The Other Half and I drove up to Huntly this morning to buy a few groceries and fill the Land Rover with diesel.
I paid for the groceries in cash, which is my preference as it makes it easier to manage the money day to day, and then we went to the service station.
I filled the Land Rover with diesel but when I went to pay, my Visa debit card was declined twice.
The OH came in to the kiosk to pay, but her card was declined too.
While she filled out a form promising to pay the service station the money owing, I used her mobile phone to call our bank, Abbey (or Santander as it now wants to be known).
Or rather, tried to call.
First, I tried the Abbey Chequeline number on the back of the card. This is the number you’re supposed to call when a transaction is declined.
The number isn’t available.
Next, I tried the standard Customer Services number.
It starts with a very long message about changes to the bank’s services and the way phone banking is handled.
Of course, a very long message means spending a long time on a mobile phone, from which call charges are much higher and so the phone’s balance was falling rapidly.
Finally, I reached the navigation menu and selected Option Four, which is supposed to put you through to someone who deals with “declined transactions”.
I had to type my card number and date of birth into the phone so the bank’s computer could identify me, but the mobile phone is small and the buttons are tiny so I mis-hit one number and found myself bounced off the system as Abbey’s computer hung up on me.
I had to repeat the whole process and, yes, that meant the mobile phone’s balance whizzed downwards.
This time I did get past the typed login, only to find that I had not reached the “failed transactions” section. Instead, I found myself being given my balance details by one of those dreadful robotic voices.
And then the phone’s balance ran out—and with our cards declined we couldn’t put any more money on the phone.
Fortunately, the service station was happy to take a signed form stating that we would pay in 30 days although, bizarrely, they wouldn’t accepted a signed cheque for the outstanding amount!
We came home and I phoned Abbey from the landline.
After navigating the labyrinthine call handling system I finally managed to get through to a callhandler—somewhere in Asia and with a less than good understanding of English.

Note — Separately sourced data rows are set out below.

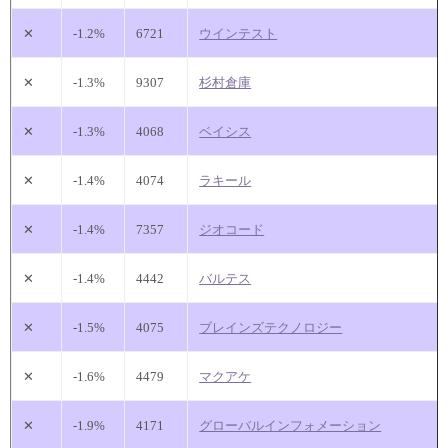
✕
-1.2%
6721
ウインテスト
✕
-1.3%
9307
杉村倉庫
✕
-1.3%
4068
ベイシス
✕
-1.4%
4074
ラキール
✕
-1.4%
7357
ジオコード
✕
-1.4%
4442
バルテス
✕
-1.5%
4075
ブレインズテクノロジー
✕
-1.6%
4479
マクアケ
✕
-1.9%
4171
グローバルインフォメーション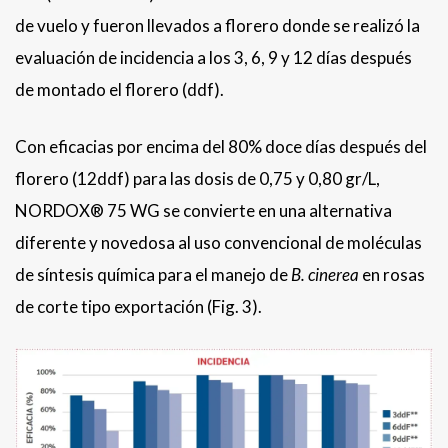
de vuelo y fueron llevados a florero donde se realizó la
evaluación de incidencia a los 3, 6, 9 y 12 días después
de montado el florero (ddf).
Con eficacias por encima del 80% doce días después del
florero (12ddf) para las dosis de 0,75 y 0,80 gr/L,
NORDOX® 75 WG se convierte en una alternativa
diferente y novedosa al uso convencional de moléculas
de síntesis química para el manejo de
B. cinerea
en rosas
de corte tipo exportación (Fig. 3).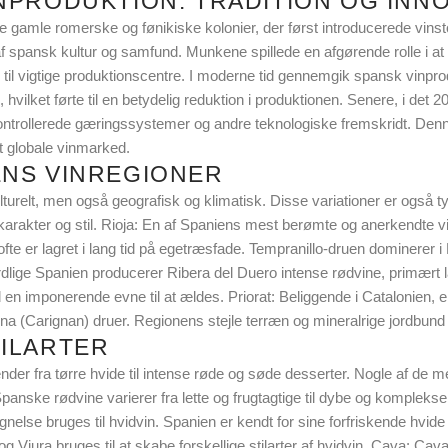
NPRODUKTION: TRADITION OG INN
l de gamle romerske og fønikiske kolonier, der først introducerede vi
f spansk kultur og samfund. Munkene spillede en afgørende rolle i at b
v til vigtige produktionscentre. I moderne tid gennemgik spansk vinpro
vilket førte til en betydelig reduktion i produktionen. Senere, i det 
kontrollerede gæringssystemer og andre teknologiske fremskridt. Denne
t globale vinmarked.
ENS VINREGIONER
turelt, men også geografisk og klimatisk. Disse variationer er også tyd
karakter og stil. Rioja: En af Spaniens mest berømte og anerkendte vin
e er lagret i lang tid på egetræsfade. Tempranillo-druen dominerer i Ri
lige Spanien producerer Ribera del Duero intense rødvine, primært la
n imponerende evne til at ældes. Priorat: Beliggende i Catalonien, er 
a (Carignan) druer. Regionens stejle terræn og mineralrige jordbund b
TILARTER
der fra tørre hvide til intense røde og søde desserter. Nogle af de me
panske rødvine varierer fra lette og frugtagtige til dybe og komplekse
lse bruges til hvidvin. Spanien er kendt for sine forfriskende hvide 
g Viura bruges til at skabe forskellige stilarter af hvidvin. Cava: C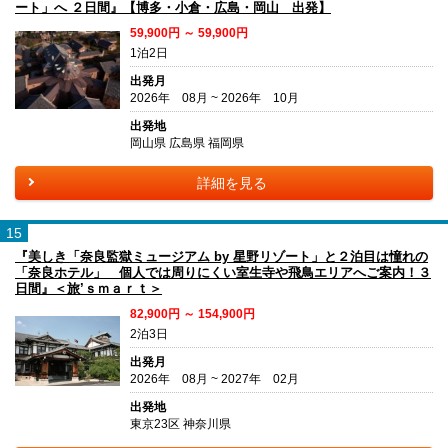
ート」へ ２日間』【博多・小倉・広島・岡山 出発】
59,900円 ～ 59,900円
1泊2日
出発月
2026年 08月 ~ 2026年 10月
出発地
岡山県 広島県 福岡県
詳細を見る
15
『美しき「奈良監獄ミュージアム by 星野リゾート」と２泊目は憧れの
「奈良ホテル」 個人では周りにくい室生寺や飛鳥エリアへご案内！３
日間』＜旅’ｓｍａｒｔ＞
82,900円 ～ 154,900円
2泊3日
出発月
2026年 08月 ~ 2027年 02月
出発地
東京23区 神奈川県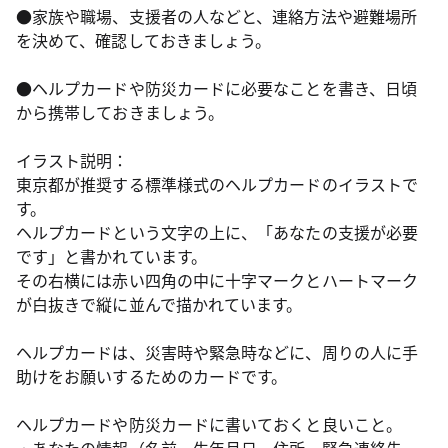
●家族や職場、支援者の人などと、連絡方法や避難場所
を決めて、確認しておきましょう。
●ヘルプカードや防災カードに必要なことを書き、日頃
から携帯しておきましょう。
イラスト説明：
東京都が推奨する標準様式のヘルプカードのイラストで
す。
ヘルプカードという文字の上に、「あなたの支援が必要
です」と書かれています。
その右横には赤い四角の中に十字マークとハートマーク
が白抜きで縦に並んで描かれています。
ヘルプカードは、災害時や緊急時などに、周りの人に手
助けをお願いするためのカードです。
ヘルプカードや防災カードに書いておくと良いこと。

By now, I was getting very annoyed with Abbey.
I’ve been with the bank for more than 15 years and have stuck with them because, unlike the other banks both the OH and I have been with, they’ve always been easy to deal with, make few mistakes and, when they do, they’ve resolved the problem speedily.
Not any more.
Anyway, I finally managed to give the call handler my name, date of birth, account number and card number.
He asked for my main contact number, but as I started to give it I was cut off.
I was fuming by this point.
I phoned Abbey again, listened to the long-winded messages, navigated the endless options, heard my balance again, and finally found myself talking to another call handler.
He told me Abbey’s Fraud Department believed our account to be fraudulent and had put a stop on it.
I asked why they had not contacted us.
The call handler said he couldn’t say.
I asked what we could do.
He said the Fraud Department was not open at the weekend and could only be contacted on weekdays between 9am and 5pm, adding that we would have to go to our local branch in person and speak to a member of staff.
I pointed out that it’s Saturday, that we now have no access to our money for the rest of the weekend, that we were now seriously inconvenienced on top of the embarrassment of having our cards turned down in front of a dozen people, and that we’re going to have to drive more than an hour to the nearest branch on Monday.
He was completely disinterested and reiterated that “the Fraud Department is open on weekdays from 9am to 5pm”.
I told him we’d get the problem sorted, but that was the end of our banking with Abbey.
Next, I tried contacting Abbey’s Complaints Department but unsurprisingly that only operates from 9am to 5pm on weekdays as well.
I tried a couple of other contact options as well, but again found access to Abbey’s departments is limited to weekdays, from 9am to 5pm.
So, we’re pushed into using electronic banking and payment systems on the grounds of security and convenience, we’re encouraged to rely on them 24/7, and we’re told the bank wants to keep us happy by offering good and convenient service.
But if anything goes wrong, then you just have to accept that you can’t access any of the things that money buys—use of your phone, use of your car, purchases of groceries, etc etc.
And you have to accept that the bank will only do something to correct any problems from Monday to Friday between 9am and 5pm.
To make matters worse, we normally keep a cash reserve at home for unexpected eventualities but it’s been eroded because of customers failing to buy the pigs they’ve ordered and we haven’t had the chance to top it up.
Abbey’s staff are going to be a flea in their ear on Monday, when the Other Half will have to take a day off work—yes, first day back at school after the holidays—and we’ll both have to traipse into Aberdeen to get something done.
Now we just have to find another bank. Not easy when we’ve had major problems with most of them in the past.